THE TASK
Go through the material below, count the lines with the word "Browns", and reply with the count alone.
##############################
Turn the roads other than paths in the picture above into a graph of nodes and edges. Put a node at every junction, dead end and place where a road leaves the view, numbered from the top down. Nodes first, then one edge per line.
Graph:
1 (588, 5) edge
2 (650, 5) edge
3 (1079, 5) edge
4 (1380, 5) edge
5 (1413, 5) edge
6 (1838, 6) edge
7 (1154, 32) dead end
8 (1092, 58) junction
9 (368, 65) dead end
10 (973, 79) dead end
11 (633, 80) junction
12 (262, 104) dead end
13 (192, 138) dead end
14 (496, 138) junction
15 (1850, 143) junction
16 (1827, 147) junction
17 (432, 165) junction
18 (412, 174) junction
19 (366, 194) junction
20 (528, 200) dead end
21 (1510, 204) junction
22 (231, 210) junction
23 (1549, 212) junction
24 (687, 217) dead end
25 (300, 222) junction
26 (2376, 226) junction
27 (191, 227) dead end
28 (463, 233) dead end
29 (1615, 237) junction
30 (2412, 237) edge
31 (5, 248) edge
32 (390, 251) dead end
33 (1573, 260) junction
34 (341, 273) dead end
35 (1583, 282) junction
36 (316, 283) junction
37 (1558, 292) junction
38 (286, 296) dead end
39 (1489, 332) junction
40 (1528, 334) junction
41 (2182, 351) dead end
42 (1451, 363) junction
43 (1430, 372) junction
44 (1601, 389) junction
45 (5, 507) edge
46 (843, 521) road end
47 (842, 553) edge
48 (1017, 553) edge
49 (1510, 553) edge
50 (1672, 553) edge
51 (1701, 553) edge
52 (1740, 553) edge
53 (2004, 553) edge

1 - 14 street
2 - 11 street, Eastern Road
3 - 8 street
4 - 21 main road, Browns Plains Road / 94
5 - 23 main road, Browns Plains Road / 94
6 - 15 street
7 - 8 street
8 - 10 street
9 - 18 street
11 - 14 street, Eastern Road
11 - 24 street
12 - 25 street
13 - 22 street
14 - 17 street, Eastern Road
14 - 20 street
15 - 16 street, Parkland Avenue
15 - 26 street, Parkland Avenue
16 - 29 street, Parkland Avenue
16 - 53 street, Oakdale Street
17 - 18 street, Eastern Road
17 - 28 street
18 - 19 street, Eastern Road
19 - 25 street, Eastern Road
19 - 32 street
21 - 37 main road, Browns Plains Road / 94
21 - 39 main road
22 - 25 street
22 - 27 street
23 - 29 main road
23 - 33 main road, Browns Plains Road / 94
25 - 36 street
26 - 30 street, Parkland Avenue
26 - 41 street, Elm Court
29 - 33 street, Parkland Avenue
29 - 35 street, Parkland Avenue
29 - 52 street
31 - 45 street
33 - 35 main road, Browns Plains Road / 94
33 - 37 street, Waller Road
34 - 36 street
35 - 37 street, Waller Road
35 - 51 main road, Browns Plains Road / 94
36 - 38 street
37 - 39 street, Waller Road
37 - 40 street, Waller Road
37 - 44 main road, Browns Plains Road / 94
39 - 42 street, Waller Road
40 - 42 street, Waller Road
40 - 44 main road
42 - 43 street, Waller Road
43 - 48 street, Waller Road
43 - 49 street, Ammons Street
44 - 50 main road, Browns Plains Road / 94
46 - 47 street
##############################
OUTPUT OF THE EXERCISE
8